Restaurants to check out include NEBO, a smaller place with a very neighborhood feel and outstanding food. The owners recently beat Bobby Flay on his throw down show. Strega—a north end staple. Pagliuca's is an all time fav. And you must end with a cannoli at eitherMike’s Pastry or Modern Pastry…insane! 
The North End is also home to the Old North Church (18), where on the evening of April 18, 1775, the church sexton, Robert Newman, climbed the steeple and held high two lanterns as a signal from Paul Revere that the British were marching to Lexington and Concord by sea and not by land. One if by land. Two if by sea. This fateful event ignited the American Revolution.
Before you leave you have to visit Harvard Square. I would cab it, since the “T” literally goes all around the city to get there so it can take a while.
Harvard Square is a great place to walk around, check out the street artists, coffee shops, and of course the Harvard campus. Also, check out the Au Bon Pain where Minnie Driver and Matt Damon filmed Good Will Hunting—greatest movie ever! :)

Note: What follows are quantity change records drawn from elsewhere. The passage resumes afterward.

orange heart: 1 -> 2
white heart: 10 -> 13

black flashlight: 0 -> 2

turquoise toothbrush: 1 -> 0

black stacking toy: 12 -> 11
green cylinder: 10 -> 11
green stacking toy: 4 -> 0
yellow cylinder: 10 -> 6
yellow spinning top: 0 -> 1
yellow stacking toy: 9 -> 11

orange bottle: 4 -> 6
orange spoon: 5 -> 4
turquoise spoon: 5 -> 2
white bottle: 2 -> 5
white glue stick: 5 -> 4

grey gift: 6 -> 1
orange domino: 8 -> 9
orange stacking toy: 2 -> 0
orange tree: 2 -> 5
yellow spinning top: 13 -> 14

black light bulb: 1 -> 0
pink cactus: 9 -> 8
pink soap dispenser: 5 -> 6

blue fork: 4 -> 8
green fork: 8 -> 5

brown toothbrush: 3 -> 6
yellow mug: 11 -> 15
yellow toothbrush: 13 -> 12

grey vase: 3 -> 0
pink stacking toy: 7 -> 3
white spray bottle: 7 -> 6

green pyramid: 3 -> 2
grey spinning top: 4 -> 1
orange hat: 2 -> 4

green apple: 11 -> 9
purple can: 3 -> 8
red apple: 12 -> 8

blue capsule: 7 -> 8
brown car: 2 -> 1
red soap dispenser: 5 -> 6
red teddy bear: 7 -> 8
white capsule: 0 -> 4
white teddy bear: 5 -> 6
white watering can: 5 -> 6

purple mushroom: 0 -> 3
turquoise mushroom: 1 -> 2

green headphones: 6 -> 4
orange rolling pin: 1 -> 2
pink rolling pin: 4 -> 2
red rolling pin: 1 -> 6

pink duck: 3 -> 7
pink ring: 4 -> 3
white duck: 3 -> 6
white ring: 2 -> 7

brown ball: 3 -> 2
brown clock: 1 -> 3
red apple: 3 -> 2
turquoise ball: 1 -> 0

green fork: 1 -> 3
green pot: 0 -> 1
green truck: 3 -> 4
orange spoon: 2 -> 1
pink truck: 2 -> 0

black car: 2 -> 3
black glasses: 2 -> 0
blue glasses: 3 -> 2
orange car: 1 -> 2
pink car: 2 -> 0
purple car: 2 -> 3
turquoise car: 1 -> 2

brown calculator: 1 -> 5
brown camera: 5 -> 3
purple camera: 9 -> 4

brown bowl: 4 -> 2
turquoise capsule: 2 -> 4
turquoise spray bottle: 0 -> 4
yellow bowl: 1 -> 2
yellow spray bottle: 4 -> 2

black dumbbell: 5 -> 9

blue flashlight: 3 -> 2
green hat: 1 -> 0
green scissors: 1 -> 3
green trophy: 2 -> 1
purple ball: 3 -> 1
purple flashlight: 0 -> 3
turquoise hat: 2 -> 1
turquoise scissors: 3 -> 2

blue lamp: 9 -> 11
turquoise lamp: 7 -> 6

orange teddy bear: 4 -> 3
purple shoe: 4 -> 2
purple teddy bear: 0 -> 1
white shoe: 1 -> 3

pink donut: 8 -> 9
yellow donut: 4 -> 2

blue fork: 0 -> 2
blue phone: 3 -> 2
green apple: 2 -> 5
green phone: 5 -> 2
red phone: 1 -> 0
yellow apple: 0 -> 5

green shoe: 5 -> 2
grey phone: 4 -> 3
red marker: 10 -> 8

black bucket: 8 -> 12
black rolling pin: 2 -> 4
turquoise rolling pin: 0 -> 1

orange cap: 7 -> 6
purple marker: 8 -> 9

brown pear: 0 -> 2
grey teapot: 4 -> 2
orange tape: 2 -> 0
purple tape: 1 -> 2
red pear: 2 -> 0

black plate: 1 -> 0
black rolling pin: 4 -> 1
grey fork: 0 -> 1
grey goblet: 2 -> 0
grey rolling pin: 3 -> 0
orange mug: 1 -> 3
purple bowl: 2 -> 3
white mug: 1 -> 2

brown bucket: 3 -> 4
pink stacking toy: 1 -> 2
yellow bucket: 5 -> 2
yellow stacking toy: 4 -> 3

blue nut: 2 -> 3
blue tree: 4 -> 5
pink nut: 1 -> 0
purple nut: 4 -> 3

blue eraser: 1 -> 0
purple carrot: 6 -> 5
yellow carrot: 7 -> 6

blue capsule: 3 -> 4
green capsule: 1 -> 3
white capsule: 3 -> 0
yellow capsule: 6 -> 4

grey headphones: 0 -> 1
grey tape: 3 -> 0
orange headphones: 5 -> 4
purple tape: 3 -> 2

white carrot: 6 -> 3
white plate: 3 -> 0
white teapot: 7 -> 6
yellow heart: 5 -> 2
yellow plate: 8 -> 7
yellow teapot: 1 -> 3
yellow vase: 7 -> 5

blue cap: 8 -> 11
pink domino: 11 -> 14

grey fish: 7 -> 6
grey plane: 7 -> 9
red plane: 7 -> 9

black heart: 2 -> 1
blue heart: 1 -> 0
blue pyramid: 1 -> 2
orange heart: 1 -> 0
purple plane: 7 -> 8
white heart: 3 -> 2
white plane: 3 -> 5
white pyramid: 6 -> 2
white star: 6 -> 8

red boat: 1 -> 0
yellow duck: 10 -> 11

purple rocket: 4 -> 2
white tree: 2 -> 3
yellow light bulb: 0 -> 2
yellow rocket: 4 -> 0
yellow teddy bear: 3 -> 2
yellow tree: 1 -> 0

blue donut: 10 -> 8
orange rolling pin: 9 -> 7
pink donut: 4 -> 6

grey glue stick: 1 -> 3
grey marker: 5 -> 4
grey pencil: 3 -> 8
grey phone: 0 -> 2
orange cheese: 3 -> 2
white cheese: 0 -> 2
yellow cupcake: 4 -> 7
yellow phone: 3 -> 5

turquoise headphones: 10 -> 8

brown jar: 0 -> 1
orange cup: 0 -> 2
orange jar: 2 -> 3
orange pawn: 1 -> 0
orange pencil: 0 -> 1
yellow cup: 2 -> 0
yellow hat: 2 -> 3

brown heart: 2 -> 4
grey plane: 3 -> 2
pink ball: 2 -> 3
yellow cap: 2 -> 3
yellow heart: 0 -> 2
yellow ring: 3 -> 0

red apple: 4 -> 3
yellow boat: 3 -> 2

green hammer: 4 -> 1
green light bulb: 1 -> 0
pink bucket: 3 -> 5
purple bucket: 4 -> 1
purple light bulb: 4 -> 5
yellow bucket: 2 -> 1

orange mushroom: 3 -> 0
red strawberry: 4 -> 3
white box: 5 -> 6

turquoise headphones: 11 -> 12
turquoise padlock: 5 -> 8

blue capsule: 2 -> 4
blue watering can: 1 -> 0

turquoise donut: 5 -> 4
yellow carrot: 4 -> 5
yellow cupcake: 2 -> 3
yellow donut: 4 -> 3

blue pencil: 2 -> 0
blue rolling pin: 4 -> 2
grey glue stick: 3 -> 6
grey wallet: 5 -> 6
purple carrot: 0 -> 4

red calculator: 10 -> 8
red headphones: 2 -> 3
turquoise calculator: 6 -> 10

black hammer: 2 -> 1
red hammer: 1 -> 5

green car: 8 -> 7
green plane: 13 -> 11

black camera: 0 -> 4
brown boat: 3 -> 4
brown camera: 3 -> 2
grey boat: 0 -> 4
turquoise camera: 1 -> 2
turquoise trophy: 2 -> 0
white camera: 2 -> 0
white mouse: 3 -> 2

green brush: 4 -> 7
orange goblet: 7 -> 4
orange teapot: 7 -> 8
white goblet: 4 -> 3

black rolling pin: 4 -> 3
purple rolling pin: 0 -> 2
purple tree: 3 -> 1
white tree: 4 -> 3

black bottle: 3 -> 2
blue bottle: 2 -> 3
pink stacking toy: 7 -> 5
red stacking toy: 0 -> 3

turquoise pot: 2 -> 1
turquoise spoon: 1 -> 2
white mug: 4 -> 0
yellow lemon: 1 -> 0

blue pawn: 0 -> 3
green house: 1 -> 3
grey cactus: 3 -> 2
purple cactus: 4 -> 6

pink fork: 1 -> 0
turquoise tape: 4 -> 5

I can’t write about Boston without mentioning The South End. (19) Located behind Copley Square, The South End is a neighborhood that has also gone through some major transformations in the past ten years. The South End is more of a bohemian/yuppy neighborhood and semi-reminds me of SOHO. 

Restaurants to check out include: Franklin Café, Coppa, Toro, Butcher Shop, B&G Oysters...Beehive for music and drinks after.
So there you have it. By no means am I an expert on Boston…and since I haven’t lived there in years many of my favorite places are long gone. But I do truly love this city, some of my best memories so far in life have happened here. And I will always keep a piece of Boston with me!